I think outcome(x) is returning a vector, and [1,2,3]' .+ 4 gives a 1-row matrix, not an Adjoint vector, which Zygote doesn’t currently know to un-do. And then things like ones(3) .+= ones(3,1) give the error you see (which should be fixed on Julia 1.7 I think.)
But the adjoint there, ', doesn’t change the result anyway, so you can delete it.
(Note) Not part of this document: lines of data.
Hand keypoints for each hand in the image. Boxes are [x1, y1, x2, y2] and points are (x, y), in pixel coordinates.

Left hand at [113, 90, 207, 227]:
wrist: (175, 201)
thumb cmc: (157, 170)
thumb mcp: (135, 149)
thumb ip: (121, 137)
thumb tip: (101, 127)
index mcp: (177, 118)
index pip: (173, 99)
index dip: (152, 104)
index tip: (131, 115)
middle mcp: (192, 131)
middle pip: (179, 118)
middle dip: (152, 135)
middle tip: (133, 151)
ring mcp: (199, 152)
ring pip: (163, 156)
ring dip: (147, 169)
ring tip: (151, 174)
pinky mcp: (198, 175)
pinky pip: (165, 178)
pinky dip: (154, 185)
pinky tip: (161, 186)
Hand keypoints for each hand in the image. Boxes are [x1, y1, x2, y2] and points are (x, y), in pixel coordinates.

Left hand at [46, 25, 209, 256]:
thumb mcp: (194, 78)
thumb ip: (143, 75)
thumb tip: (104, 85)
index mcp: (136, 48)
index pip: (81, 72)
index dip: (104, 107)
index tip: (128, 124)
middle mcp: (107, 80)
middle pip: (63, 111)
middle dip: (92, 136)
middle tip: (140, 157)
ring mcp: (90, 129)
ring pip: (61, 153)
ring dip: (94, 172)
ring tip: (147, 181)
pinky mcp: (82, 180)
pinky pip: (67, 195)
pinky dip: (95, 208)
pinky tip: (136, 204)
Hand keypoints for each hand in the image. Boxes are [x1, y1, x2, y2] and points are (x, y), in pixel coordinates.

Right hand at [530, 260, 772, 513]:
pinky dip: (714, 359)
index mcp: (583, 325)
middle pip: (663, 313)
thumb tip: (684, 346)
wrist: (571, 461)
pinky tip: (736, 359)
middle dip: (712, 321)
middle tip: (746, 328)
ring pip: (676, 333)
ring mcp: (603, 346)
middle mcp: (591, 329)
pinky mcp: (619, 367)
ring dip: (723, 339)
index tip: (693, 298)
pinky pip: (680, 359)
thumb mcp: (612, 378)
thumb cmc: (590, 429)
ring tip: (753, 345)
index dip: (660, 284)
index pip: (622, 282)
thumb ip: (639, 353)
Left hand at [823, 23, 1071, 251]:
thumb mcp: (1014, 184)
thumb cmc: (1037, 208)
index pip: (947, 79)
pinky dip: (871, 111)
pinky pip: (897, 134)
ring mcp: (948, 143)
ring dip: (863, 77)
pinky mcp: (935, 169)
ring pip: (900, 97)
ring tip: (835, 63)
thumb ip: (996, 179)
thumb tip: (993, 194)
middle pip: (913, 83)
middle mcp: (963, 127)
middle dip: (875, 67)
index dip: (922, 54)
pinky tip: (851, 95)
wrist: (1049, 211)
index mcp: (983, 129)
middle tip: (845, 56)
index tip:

Instead of using methods from the CUDA namespace directly, using generic methods that can dispatch on CuArrays seems to work:
# old, errors
function predict(x)
y = CUDA.rand(100,24,1,128) .+ x
y = y[1,1,1,:]
return y
end
# new, works
function predict(x)
y = rand!(similar(x, 100,24,1,128)) + x
y = y[1,1,1,:]
return y
end
This is generally the recommended way to write device-agnostic code anyhow, so that’s two birds with one stone.